--- DATASET ENTRIES Enclosed Below ---

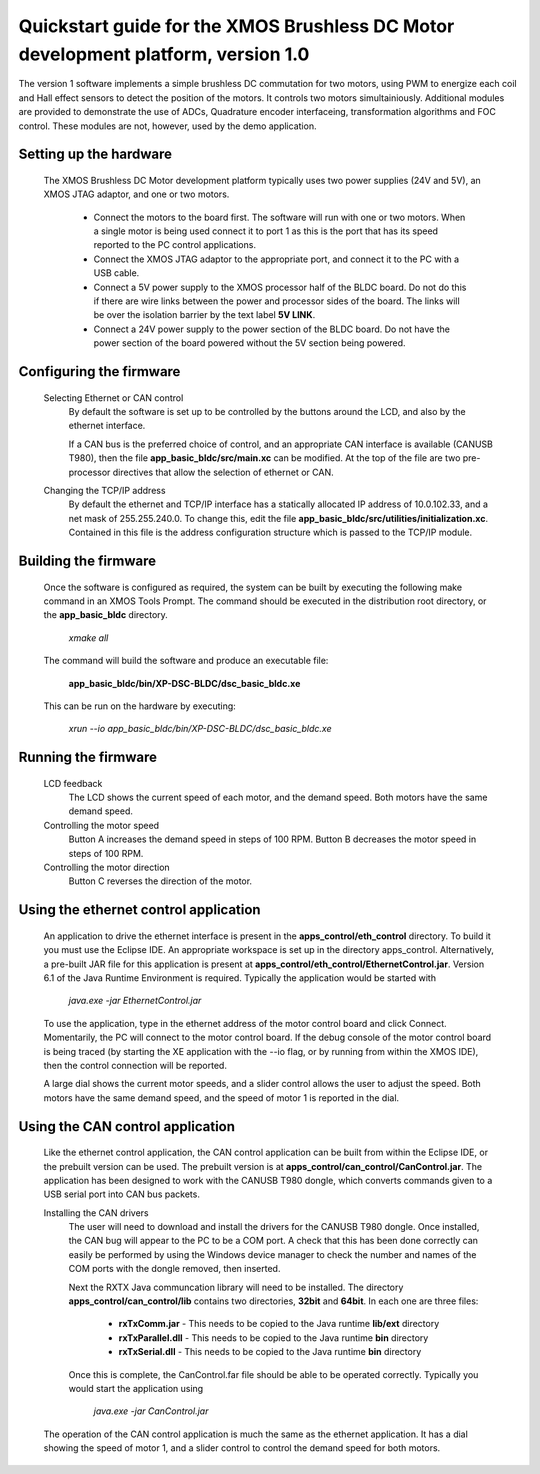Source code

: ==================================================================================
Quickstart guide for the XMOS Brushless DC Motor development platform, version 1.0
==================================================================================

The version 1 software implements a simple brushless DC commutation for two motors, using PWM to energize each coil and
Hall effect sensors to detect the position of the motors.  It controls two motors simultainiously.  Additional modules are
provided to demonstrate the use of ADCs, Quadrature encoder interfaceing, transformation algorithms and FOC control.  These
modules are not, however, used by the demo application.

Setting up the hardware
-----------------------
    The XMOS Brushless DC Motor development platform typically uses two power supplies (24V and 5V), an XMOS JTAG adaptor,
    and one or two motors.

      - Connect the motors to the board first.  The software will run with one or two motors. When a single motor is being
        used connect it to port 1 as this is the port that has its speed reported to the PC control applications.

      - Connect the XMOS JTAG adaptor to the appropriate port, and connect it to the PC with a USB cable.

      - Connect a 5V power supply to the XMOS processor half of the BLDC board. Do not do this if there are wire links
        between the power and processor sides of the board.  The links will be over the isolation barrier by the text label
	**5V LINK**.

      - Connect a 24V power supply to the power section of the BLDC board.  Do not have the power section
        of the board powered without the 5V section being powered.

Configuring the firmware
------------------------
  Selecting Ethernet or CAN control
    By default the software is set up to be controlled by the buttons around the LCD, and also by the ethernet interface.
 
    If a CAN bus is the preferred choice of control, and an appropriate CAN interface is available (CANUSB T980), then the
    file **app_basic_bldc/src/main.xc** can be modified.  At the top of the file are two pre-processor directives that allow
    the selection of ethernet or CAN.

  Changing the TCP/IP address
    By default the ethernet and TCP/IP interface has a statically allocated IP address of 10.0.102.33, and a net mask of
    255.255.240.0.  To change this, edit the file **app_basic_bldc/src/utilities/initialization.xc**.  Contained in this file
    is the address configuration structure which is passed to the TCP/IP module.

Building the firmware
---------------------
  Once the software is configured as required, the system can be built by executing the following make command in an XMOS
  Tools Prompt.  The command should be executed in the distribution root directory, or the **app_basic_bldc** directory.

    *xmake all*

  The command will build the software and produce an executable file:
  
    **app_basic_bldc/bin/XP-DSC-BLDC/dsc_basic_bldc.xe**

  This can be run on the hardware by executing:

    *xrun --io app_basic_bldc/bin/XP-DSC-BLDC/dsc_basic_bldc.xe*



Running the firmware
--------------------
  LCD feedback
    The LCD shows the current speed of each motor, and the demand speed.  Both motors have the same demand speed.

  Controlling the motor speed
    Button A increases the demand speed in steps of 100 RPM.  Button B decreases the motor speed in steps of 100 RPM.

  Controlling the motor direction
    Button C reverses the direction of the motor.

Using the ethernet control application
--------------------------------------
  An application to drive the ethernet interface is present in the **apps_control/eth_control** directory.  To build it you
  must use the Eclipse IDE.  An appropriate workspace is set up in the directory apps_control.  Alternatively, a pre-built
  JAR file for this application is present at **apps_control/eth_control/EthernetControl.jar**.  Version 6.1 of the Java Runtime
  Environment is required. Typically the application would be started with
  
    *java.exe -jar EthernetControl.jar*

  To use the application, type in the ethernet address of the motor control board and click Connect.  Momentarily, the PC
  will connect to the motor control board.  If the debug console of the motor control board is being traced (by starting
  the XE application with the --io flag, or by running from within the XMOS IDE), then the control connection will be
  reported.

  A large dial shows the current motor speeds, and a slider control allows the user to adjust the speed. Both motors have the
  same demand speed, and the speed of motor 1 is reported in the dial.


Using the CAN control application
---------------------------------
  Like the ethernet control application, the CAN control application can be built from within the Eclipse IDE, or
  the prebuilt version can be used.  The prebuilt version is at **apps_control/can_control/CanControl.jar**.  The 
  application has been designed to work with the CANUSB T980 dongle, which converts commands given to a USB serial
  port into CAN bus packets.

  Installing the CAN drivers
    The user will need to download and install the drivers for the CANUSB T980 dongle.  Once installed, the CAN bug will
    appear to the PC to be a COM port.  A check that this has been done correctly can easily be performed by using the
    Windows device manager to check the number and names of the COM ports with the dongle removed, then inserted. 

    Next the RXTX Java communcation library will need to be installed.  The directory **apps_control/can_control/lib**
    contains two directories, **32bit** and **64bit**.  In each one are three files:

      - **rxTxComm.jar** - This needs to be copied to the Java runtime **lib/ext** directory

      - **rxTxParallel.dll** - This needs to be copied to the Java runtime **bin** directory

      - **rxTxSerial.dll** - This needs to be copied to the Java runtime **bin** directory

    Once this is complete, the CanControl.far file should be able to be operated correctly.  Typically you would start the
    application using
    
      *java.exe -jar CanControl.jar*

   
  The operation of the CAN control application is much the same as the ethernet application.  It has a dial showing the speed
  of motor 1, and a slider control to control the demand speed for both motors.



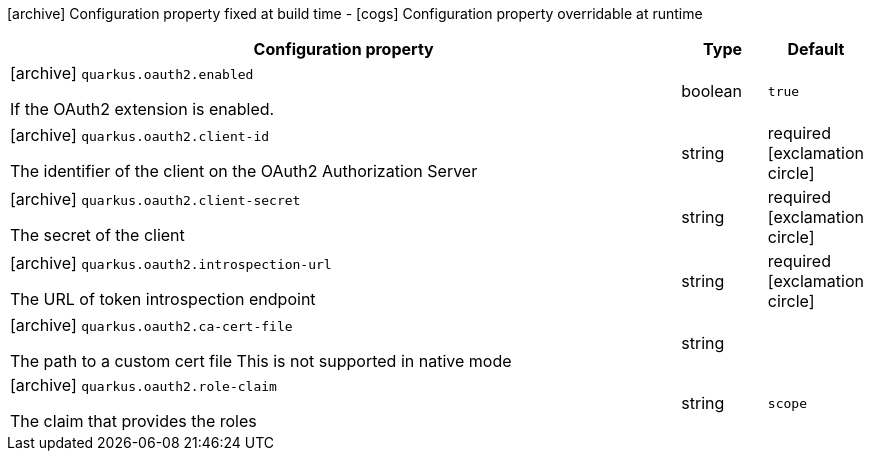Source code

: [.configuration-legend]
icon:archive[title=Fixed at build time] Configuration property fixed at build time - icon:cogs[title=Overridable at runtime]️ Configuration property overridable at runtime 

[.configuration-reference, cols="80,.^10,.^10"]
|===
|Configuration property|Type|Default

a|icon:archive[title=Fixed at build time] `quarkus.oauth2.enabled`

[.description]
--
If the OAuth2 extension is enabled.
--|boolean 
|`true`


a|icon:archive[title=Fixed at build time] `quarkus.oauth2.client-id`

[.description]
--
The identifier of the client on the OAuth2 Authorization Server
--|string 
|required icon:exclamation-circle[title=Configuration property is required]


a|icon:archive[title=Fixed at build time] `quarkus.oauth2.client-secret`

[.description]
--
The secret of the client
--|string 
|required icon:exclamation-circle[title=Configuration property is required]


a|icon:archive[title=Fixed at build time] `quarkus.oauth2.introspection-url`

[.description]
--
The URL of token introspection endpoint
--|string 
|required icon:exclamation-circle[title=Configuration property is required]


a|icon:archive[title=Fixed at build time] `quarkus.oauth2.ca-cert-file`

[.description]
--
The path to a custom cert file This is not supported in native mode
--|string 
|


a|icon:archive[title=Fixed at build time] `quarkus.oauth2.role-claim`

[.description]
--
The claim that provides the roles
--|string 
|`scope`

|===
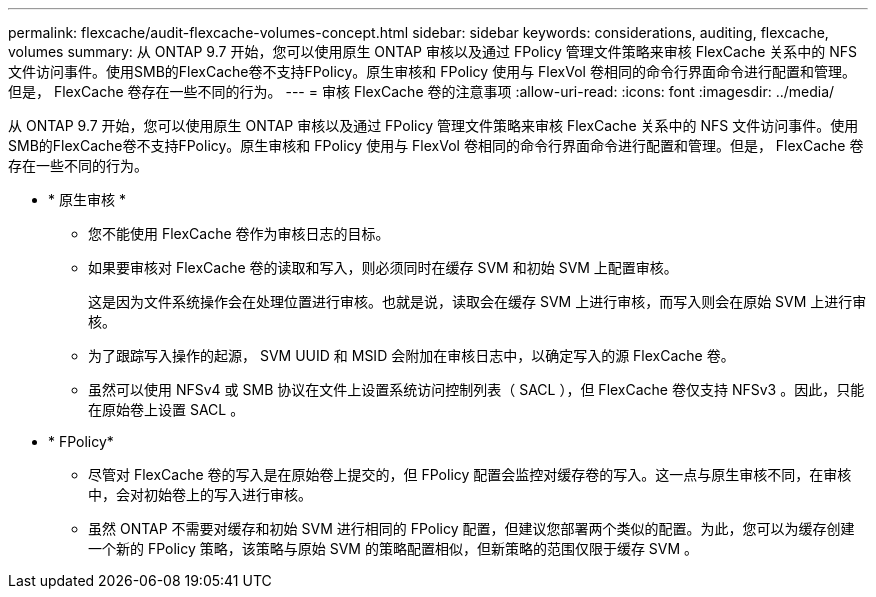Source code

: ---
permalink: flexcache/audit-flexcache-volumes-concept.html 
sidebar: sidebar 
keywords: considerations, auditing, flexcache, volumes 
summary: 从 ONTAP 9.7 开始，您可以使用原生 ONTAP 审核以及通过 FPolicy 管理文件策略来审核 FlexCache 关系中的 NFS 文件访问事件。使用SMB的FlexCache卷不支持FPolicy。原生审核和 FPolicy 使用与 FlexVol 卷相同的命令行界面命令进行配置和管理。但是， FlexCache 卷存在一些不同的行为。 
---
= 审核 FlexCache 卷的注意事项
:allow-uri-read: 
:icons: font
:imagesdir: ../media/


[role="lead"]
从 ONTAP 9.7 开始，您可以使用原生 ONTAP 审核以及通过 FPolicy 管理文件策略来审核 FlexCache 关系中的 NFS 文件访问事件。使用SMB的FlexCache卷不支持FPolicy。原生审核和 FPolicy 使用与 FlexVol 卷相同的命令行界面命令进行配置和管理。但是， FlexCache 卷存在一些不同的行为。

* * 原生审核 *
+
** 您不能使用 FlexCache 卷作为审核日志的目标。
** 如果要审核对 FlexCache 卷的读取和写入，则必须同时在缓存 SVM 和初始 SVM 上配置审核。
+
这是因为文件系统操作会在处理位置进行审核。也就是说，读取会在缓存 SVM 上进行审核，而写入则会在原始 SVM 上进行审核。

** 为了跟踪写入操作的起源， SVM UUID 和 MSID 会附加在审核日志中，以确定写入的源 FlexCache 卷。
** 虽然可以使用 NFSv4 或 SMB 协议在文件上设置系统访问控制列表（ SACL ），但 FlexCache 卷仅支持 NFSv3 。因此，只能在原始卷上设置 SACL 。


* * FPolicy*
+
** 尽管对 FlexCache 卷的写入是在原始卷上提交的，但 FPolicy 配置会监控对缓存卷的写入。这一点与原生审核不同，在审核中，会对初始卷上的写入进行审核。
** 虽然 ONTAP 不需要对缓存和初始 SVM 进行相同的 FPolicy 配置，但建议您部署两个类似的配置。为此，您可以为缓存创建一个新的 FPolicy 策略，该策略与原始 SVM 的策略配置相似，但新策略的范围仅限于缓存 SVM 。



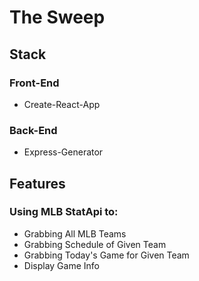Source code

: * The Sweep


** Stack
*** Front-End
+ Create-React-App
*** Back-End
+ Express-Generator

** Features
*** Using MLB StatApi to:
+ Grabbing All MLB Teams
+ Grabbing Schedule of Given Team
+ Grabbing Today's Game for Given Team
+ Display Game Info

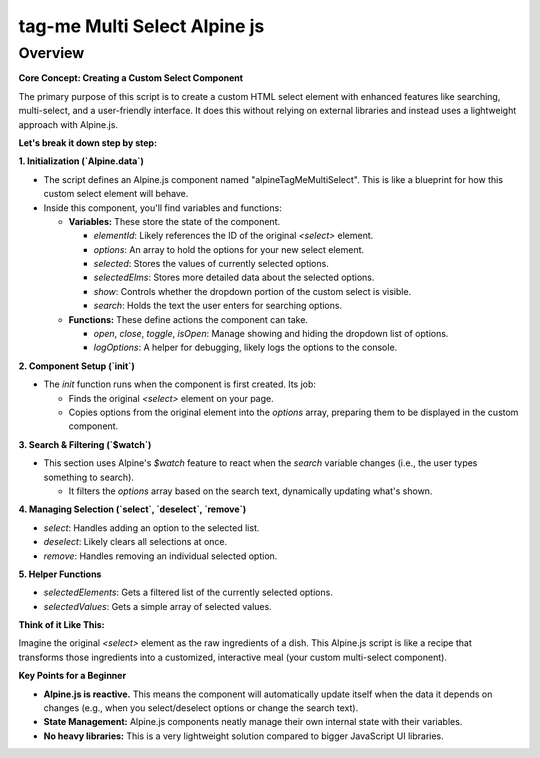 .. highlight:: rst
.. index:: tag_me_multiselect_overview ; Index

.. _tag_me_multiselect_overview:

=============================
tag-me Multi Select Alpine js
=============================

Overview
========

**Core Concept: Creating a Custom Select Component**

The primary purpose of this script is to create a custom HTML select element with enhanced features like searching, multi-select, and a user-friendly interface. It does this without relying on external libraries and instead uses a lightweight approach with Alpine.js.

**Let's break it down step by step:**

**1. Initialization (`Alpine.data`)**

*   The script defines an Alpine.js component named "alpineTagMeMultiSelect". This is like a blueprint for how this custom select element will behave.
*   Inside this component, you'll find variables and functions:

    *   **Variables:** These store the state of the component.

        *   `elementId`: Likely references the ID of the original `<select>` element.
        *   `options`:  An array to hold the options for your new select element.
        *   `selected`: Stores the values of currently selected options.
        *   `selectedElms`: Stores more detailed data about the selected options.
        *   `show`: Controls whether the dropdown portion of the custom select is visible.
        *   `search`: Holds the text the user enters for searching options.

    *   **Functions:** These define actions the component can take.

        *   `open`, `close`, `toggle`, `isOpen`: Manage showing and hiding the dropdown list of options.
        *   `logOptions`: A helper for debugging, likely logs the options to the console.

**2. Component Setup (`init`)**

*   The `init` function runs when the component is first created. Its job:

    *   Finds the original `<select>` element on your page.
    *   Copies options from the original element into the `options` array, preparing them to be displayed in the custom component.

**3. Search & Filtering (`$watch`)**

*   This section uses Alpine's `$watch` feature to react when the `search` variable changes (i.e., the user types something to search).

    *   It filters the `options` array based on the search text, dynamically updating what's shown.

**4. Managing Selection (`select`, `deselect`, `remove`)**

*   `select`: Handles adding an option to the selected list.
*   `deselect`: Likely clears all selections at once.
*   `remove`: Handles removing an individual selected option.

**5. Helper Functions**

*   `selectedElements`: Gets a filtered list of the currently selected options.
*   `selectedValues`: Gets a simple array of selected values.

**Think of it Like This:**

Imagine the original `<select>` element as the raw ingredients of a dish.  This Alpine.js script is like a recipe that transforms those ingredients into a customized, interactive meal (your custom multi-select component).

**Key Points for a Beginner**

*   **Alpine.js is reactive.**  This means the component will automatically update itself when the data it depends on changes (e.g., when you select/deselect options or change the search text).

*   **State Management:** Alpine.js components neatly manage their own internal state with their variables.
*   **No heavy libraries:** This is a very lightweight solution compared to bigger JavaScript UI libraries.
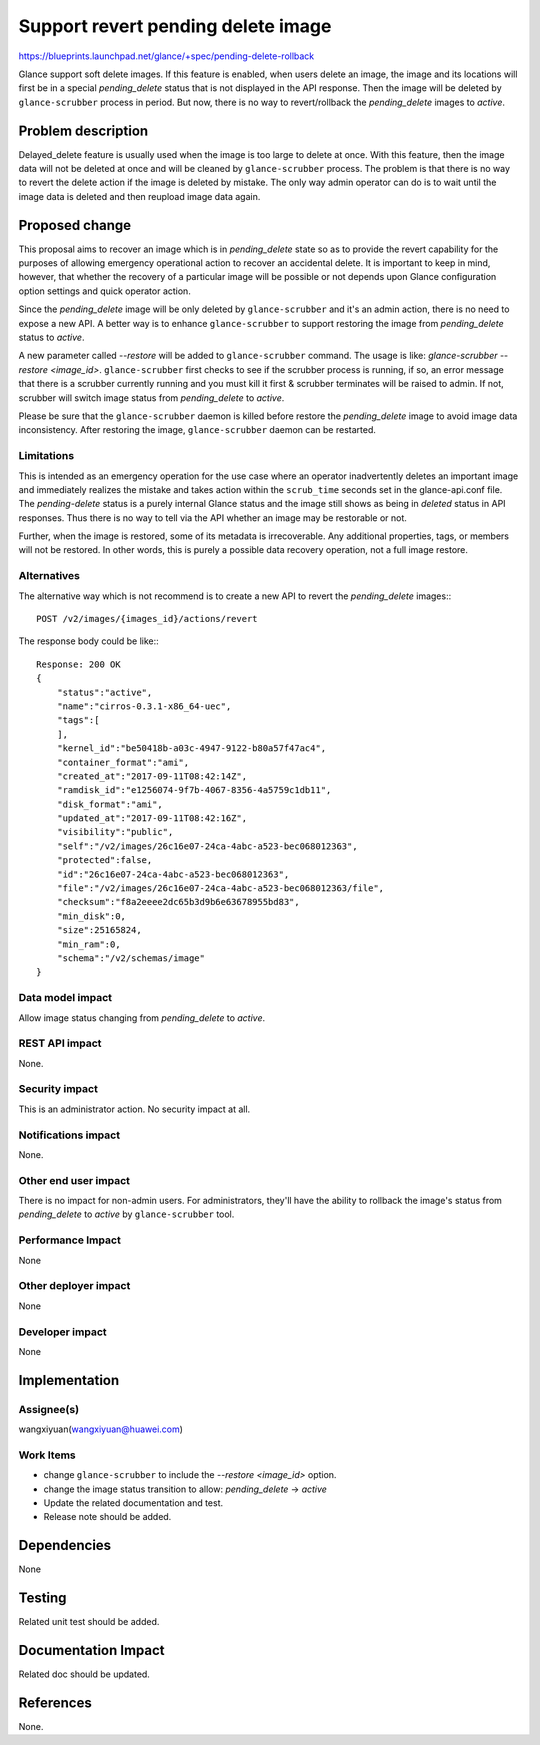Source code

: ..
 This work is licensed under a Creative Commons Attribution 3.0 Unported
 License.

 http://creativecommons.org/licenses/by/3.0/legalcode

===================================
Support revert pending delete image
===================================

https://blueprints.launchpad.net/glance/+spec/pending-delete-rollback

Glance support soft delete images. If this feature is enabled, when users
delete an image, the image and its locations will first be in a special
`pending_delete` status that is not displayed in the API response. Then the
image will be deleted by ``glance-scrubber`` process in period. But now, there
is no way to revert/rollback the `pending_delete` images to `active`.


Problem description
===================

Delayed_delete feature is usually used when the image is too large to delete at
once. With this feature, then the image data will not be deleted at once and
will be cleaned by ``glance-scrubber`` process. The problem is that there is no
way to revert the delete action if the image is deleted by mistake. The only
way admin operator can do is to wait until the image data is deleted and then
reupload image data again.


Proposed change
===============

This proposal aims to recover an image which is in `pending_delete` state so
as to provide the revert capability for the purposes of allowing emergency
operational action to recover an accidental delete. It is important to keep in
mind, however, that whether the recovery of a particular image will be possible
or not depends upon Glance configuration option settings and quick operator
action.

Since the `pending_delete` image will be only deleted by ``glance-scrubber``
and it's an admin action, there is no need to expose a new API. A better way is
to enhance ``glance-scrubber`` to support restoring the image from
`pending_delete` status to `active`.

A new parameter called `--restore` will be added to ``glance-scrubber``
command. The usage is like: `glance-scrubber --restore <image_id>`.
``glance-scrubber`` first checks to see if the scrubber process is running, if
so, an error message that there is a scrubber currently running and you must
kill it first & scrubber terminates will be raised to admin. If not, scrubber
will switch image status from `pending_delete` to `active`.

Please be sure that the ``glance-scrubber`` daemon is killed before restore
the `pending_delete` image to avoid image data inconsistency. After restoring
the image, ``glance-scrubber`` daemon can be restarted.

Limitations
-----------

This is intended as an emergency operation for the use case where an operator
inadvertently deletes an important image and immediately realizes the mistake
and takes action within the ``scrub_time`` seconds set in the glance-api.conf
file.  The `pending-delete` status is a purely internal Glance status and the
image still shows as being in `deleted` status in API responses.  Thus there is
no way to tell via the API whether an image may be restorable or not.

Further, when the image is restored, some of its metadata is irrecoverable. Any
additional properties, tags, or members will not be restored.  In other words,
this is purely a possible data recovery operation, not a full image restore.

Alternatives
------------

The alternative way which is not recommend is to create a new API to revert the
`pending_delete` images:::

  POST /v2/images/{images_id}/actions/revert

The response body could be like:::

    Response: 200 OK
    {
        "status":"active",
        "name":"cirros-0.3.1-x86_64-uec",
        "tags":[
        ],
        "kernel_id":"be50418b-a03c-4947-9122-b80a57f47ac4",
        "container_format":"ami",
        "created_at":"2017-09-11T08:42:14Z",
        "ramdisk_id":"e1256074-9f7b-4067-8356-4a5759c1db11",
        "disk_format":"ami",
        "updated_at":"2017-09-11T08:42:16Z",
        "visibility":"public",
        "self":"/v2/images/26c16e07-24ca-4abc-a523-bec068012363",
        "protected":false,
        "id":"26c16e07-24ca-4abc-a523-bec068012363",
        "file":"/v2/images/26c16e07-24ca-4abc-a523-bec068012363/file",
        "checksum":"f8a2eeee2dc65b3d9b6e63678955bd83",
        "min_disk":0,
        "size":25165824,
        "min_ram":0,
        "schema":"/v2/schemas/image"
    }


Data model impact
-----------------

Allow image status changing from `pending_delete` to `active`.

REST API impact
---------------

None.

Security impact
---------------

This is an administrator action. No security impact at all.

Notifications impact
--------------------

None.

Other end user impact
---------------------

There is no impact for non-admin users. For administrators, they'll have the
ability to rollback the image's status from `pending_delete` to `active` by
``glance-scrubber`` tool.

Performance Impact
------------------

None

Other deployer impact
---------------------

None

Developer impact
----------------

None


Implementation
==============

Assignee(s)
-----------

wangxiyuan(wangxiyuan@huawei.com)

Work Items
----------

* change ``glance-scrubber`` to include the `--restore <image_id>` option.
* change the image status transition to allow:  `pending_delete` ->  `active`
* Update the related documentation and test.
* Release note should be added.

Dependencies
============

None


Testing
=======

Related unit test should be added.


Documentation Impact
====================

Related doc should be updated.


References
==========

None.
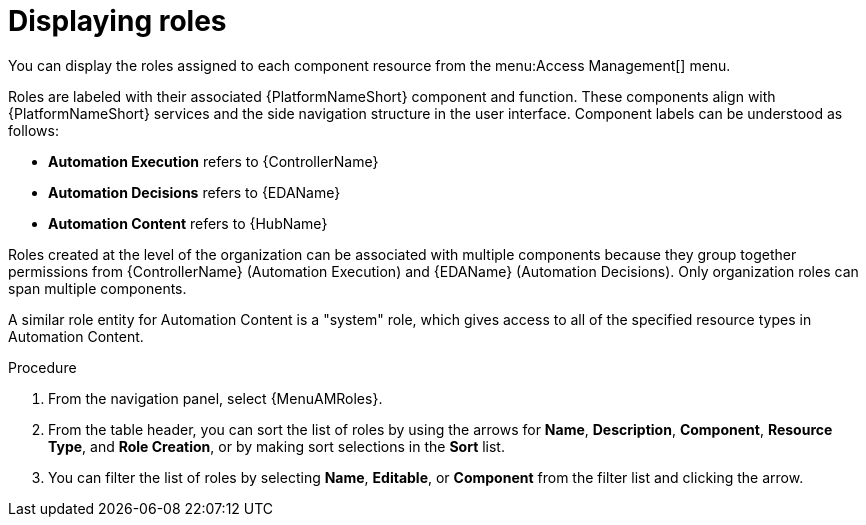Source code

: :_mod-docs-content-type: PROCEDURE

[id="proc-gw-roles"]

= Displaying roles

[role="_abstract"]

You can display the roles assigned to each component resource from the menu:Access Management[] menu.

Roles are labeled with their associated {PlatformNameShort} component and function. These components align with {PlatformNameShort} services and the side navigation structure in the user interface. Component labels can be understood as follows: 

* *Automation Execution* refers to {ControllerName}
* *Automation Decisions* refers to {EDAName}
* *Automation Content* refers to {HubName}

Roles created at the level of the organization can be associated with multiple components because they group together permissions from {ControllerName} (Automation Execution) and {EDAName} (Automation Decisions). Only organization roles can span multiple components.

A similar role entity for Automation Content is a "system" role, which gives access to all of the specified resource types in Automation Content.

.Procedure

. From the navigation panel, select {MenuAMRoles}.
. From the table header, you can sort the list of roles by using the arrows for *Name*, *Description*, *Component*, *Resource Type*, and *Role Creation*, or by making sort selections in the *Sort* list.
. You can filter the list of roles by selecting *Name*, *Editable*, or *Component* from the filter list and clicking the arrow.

--- End of Enclosed DATASET ENTRIES ---

Copy, from the lines above, each one that holds "rollback".

https://blueprints.launchpad.net/glance/+spec/pending-delete-rollback
is no way to revert/rollback the `pending_delete` images to `active`.
ability to rollback the image's status from `pending_delete` to `active` by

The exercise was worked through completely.